Uwaga! Kto zalega z abonamentem RTV, może wpaść w finansowe tarapaty
Nie ma sensu wyrzucanie ponagleń do zapłaty abonamentu RTV, bo może to się skończyć zajęciem przez fiskusa pensji bądź emerytury.
Przekonał się o tym 76-letni pan Henryk z podtoruńskiej miejscowości, który ma zaległego abonamentu radiowo-telewizyjnego na prawie tysiąc złotych.
- Miały być wprowadzone zmiany. Poza tym sądziłem, że jestem zwolniony z opłat za RTV z racji wieku, bo skończyłem 70 lat - zaznacza. - Płacę zresztą za kablówkę.
W najbliższym czasie nie zostanie wprowadzona tzw. ustawa medialna, która miała wprowadzić przymusową składkę audiowizualną dołączaną do rachunku za prąd.
Abonament RTV jeszcze przez dłuższy czas będzie ściągany na dotychczasowych zasadach. A do urzędów skarbowych wciąż wpływa dużo spraw takich, jak pana Henryka. Mało tego. Mają być zbierane oświadczenia, że ktoś nie posiada odbiornika RTV. To jest nowość.
Oświadczenia powinny trafiać do urzędów skarbowych, ale jak na razie nic tam o nich nie wiedzą. - Nie słyszeliśmy o takich oświadczeniach. Do nas nie wpływają - zaznacza Justyna Lipińska z Pierwszego Urzędu Skarbowego w Toruniu.
W razie zaległości w opłatach za posiadany telewizor czy radio Poczta Polska jako wierzyciel wystawia tzw. tytuł wykonawczy. Na jego podstawie skarbówki prowadzą egzekucję. Przy czym dotyczy to tylko i wyłącznie posiadaczy wcześniej zarejestrowanych odbiorników radiowo-telewizyjnych.

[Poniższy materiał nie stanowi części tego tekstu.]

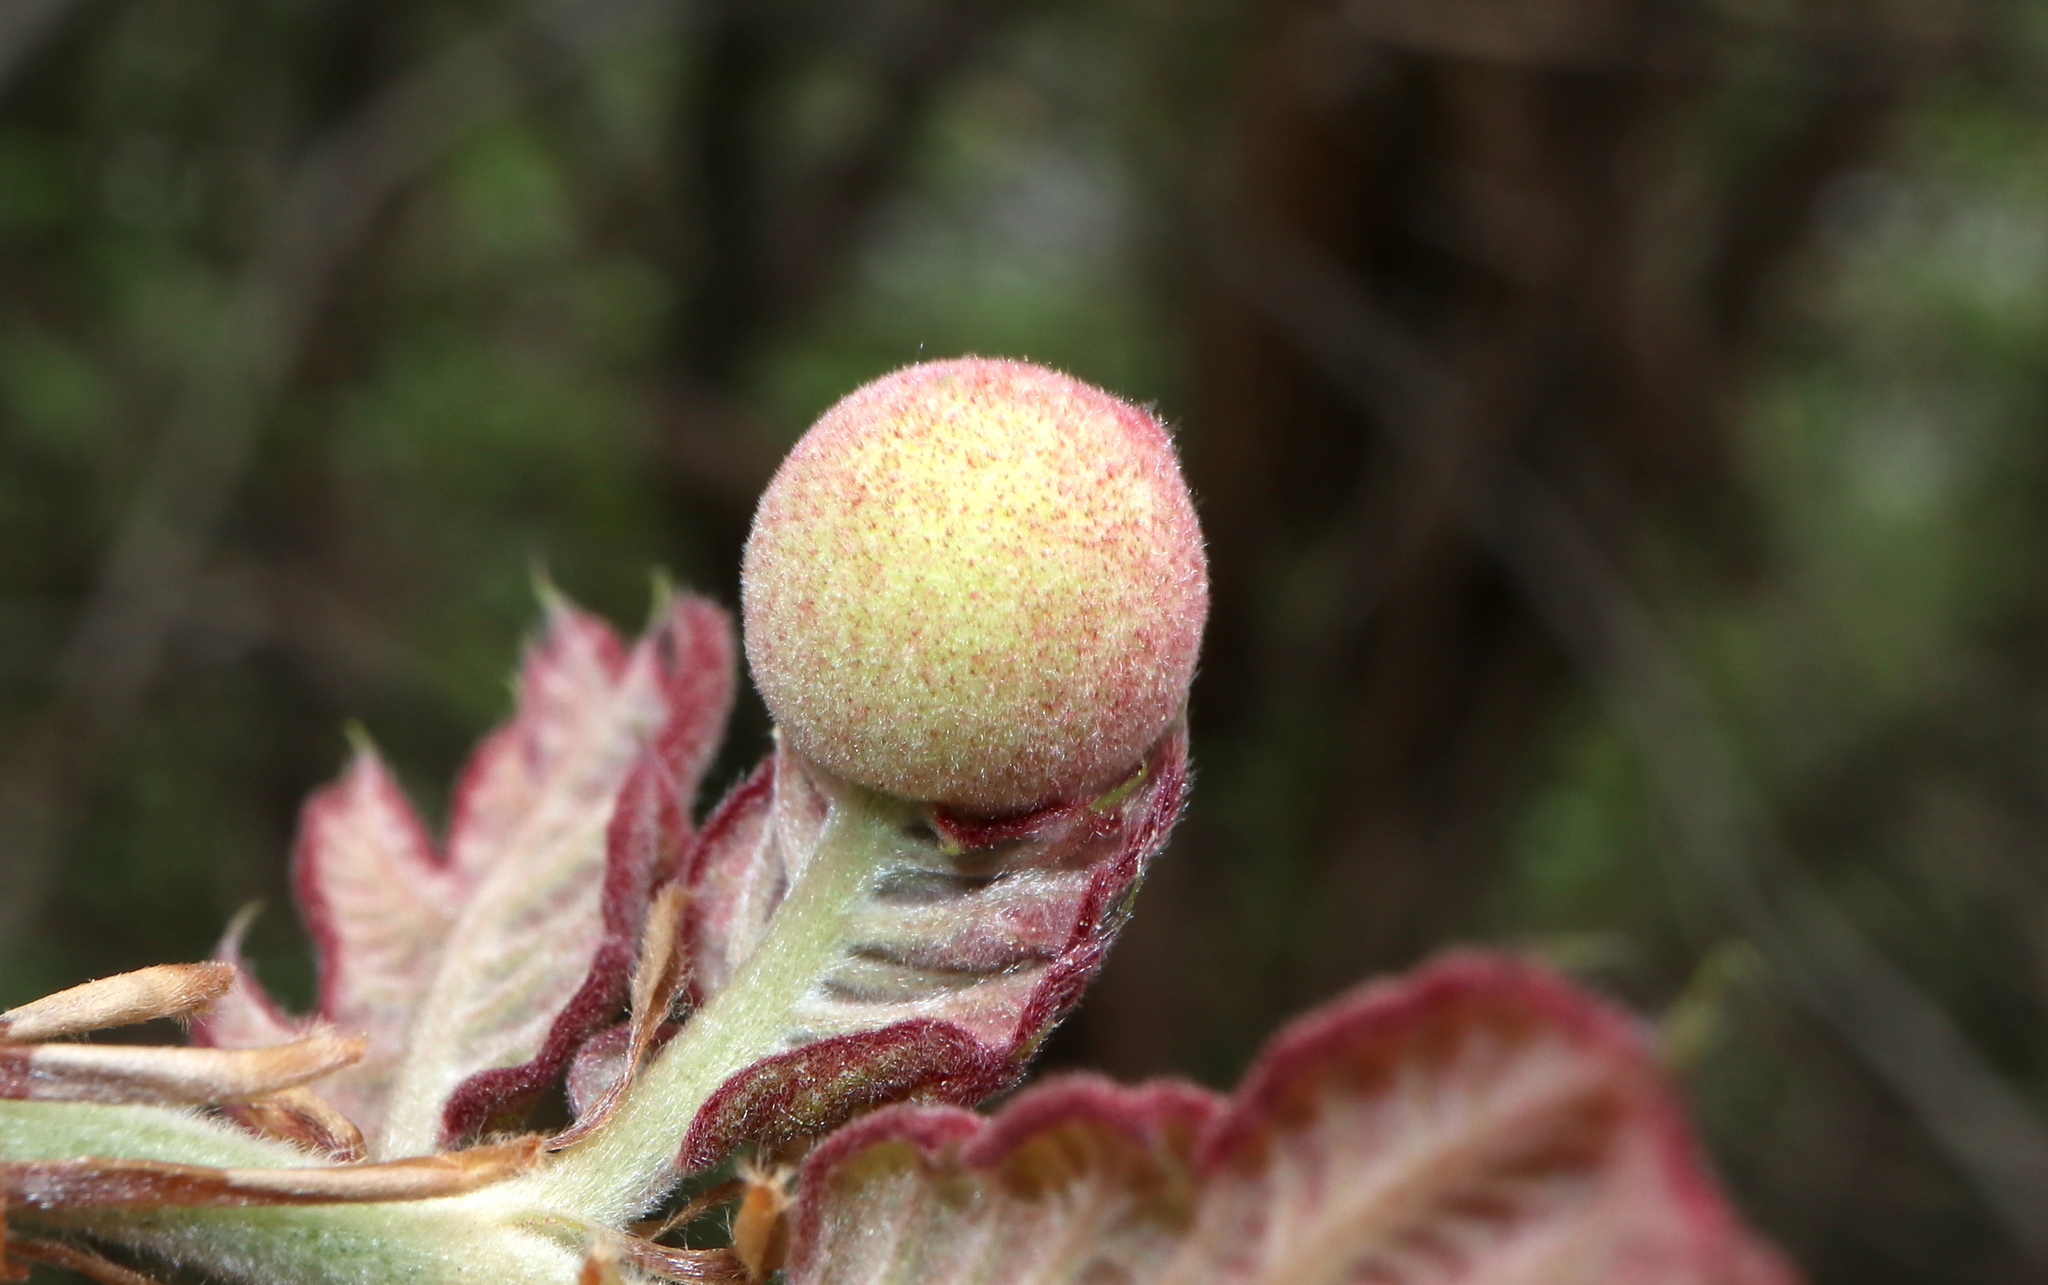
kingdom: Animalia
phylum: Arthropoda
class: Insecta
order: Hymenoptera
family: Cynipidae
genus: Amphibolips
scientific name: Amphibolips
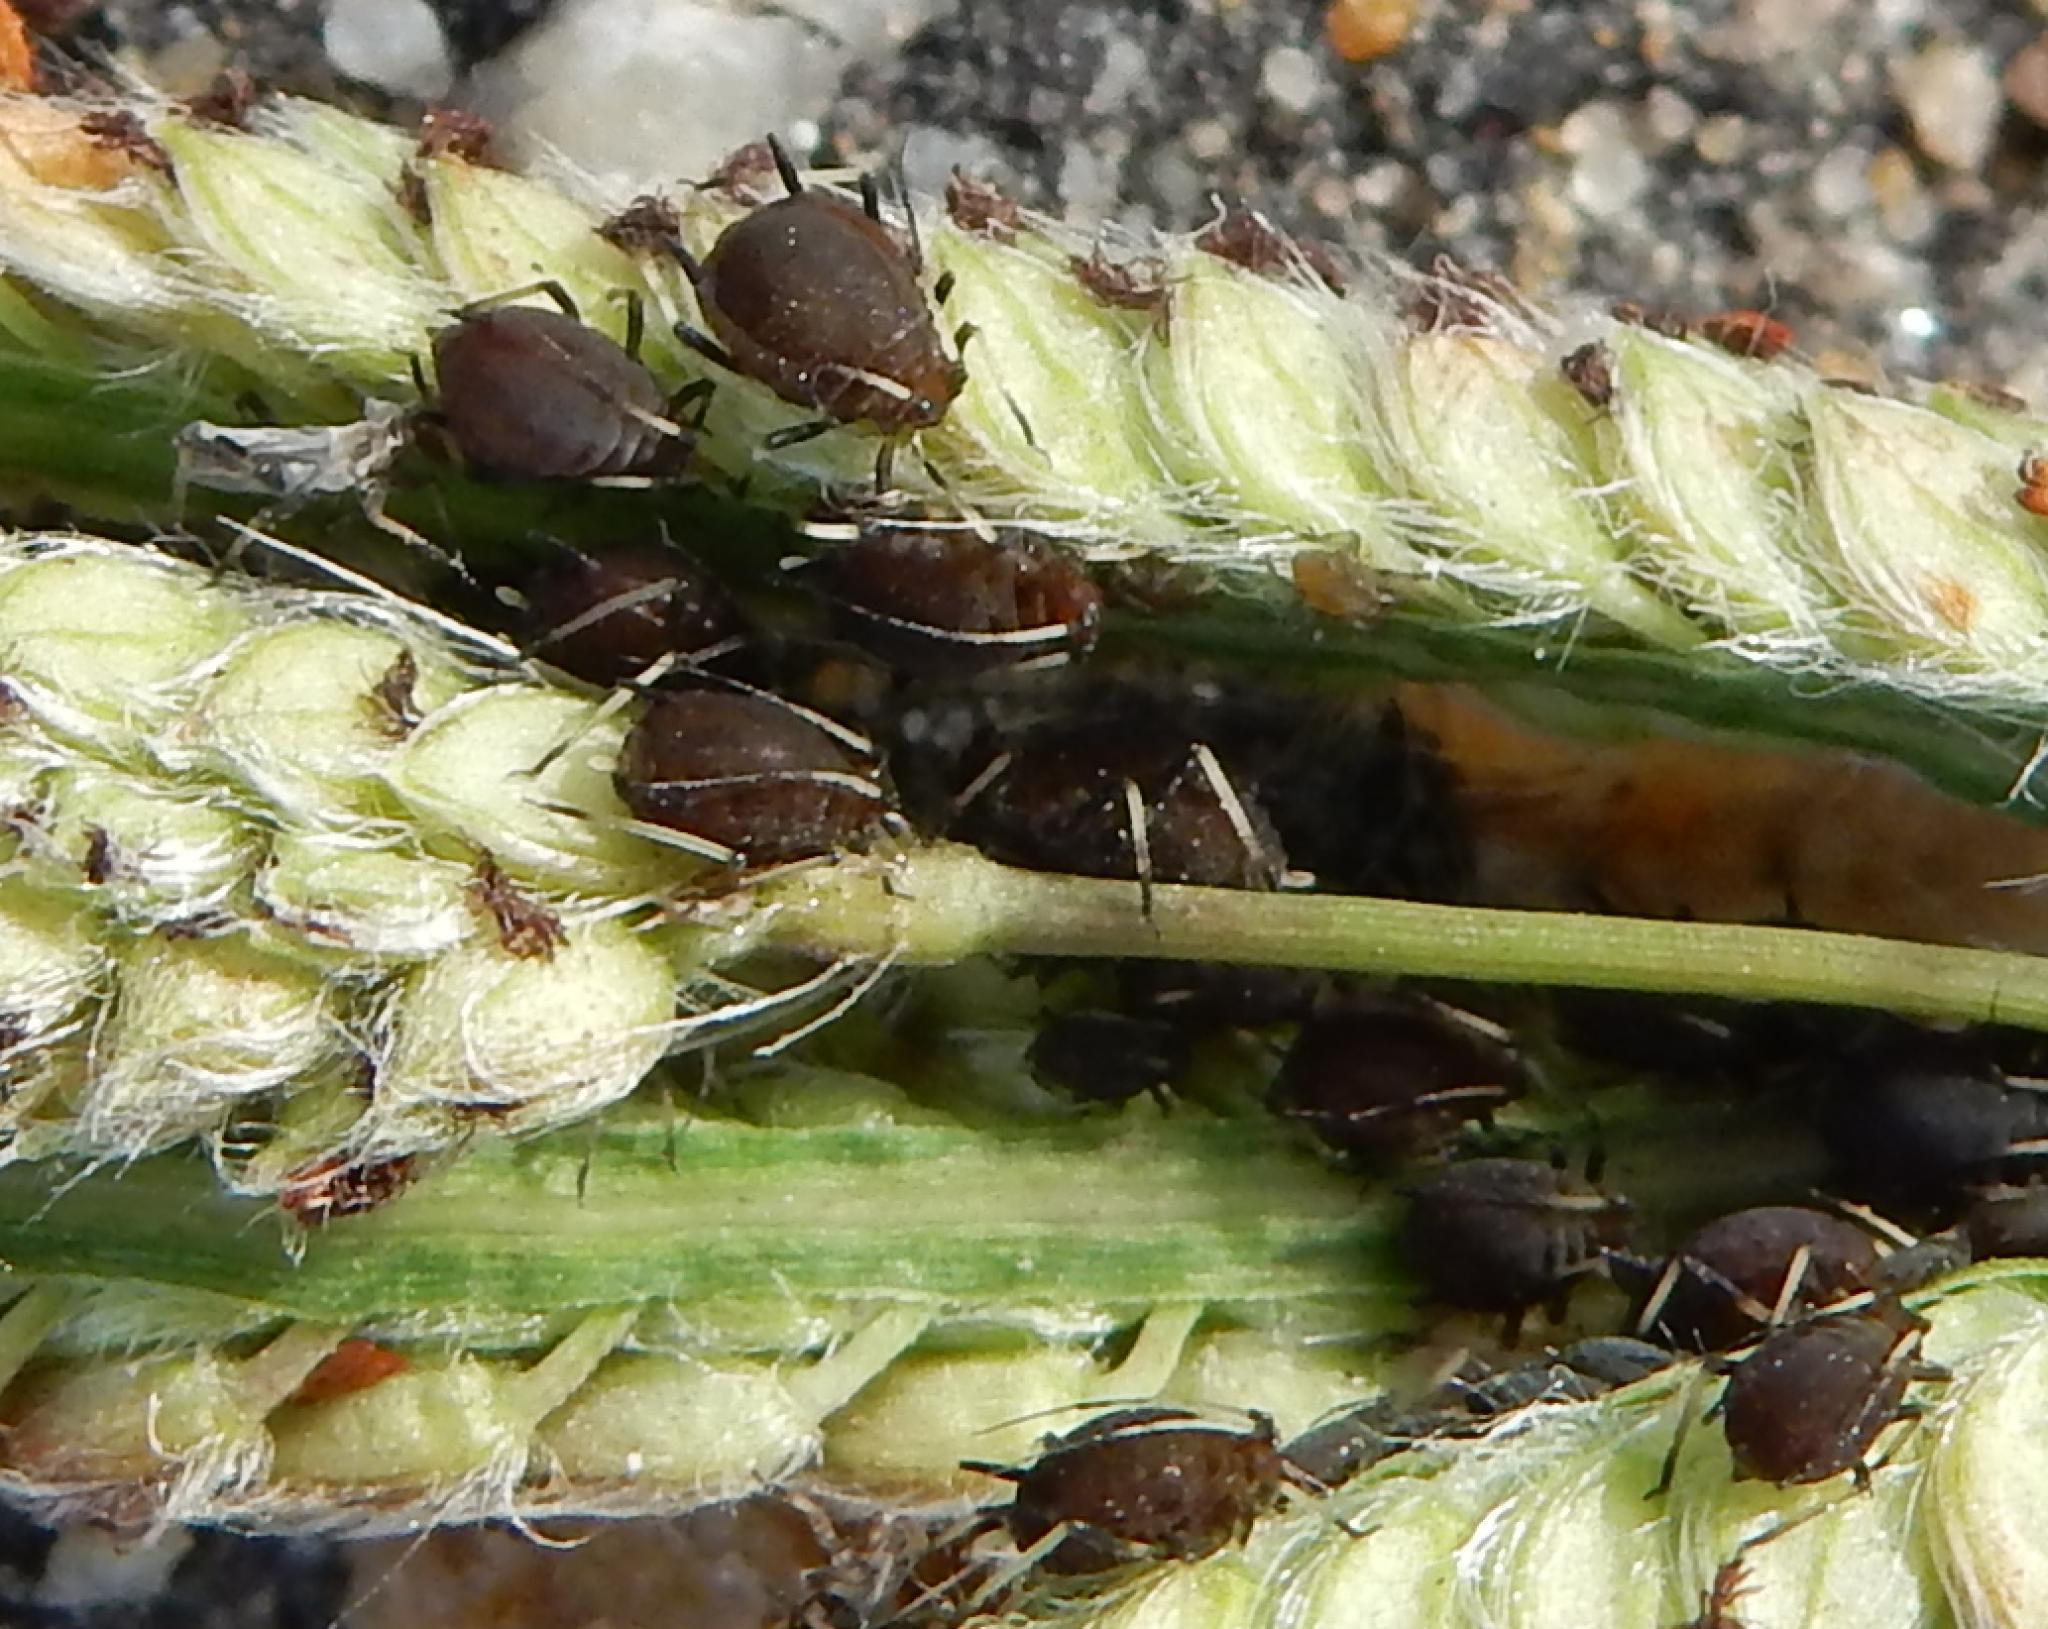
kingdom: Animalia
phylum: Arthropoda
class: Insecta
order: Hemiptera
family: Aphididae
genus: Hysteroneura
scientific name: Hysteroneura setariae
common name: Rusty plum aphid
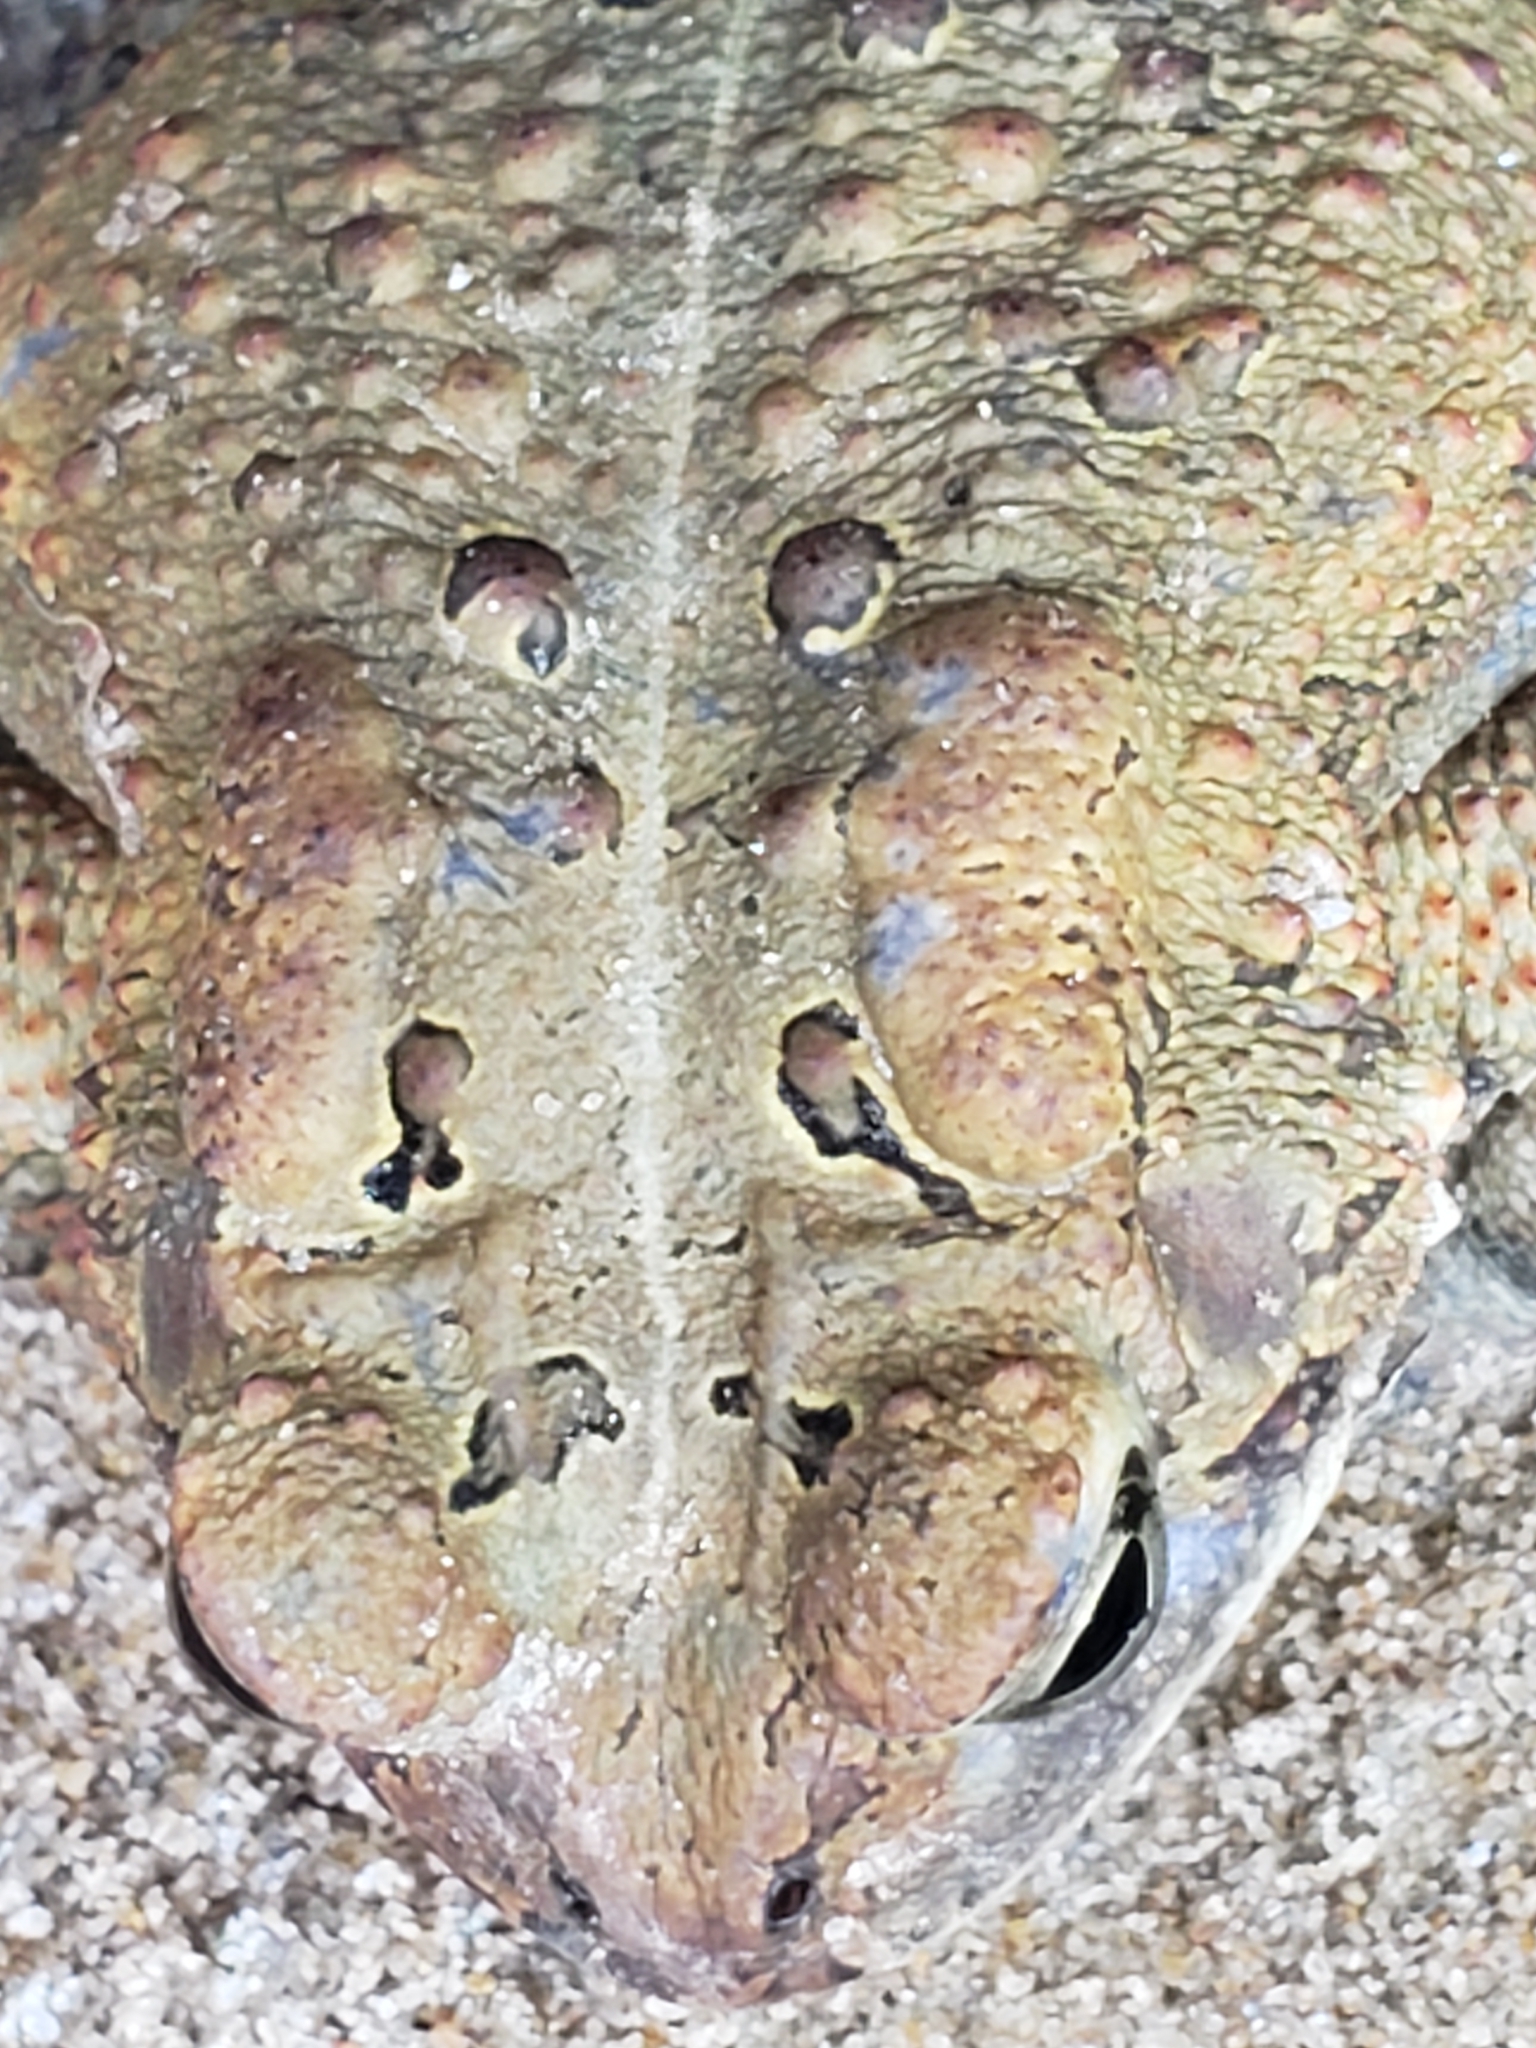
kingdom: Animalia
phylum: Chordata
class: Amphibia
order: Anura
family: Bufonidae
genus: Anaxyrus
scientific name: Anaxyrus americanus
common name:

Obowiązek spoczywa na właścicielu, który powinien po kupieniu sprzętu zarejestrować go w urzędzie Poczty Polskiej. Jak wynika z badań, jedynie co 12 użytkownik telewizora rejestruje go. Ile osób RTV nie zgłasza, nie wiadomo.
Urzędy skarbowe zaległości odciągają z nadpłaty podatku dochodowego, kont bankowych, pensji, rent, emerytur dłużnika.
- Największy wpływ tytułów wykonawczych odnotowaliśmy w 2014 roku. Obecnie wpływają systematycznie w zdecydowanie mniejszej liczbie - mówi Justyna Lipińska. - Lata 2015 i 2016 są porównywalne. Obecnie prowadzimy sprawy około 1500 tytułów wykonawczych z Poczty Polskiej. Od początku egzekwowania tytułów związanych z abonamentem RTV tutejszy organ egzekucyjny wyegzekwował około miliona złotych. Wiele osób nie zdaje sobie sprawy, że opłata za kablówkę nie zwalnia z opłacania abonamentu. Sporo ludzi nie wie, że zwolnienie z opłat z racji wieku przysługuje dopiero po ukończeniu 75 lat.
Jedna z mieszkanek Torunia przez kilkadziesiąt lat płaciła regularnie abonament radiowo-telewizyjny. Gdy ówczesny premier Tusk zapowiedział, że zostanie zniesiony, przestała. Dowiedziała się, że ma zapłacić zaległość ponad 1500 zł.
Co wtedy? Można ubiegać się o umorzenie zadłużenia (z ważnych przyczyn życiowych, złej sytuacji finansowej) albo o rozłożenie ich na raty. Wówczas trzeba zwrócić się do Krajowej Rady Radiofonii i Telewizji.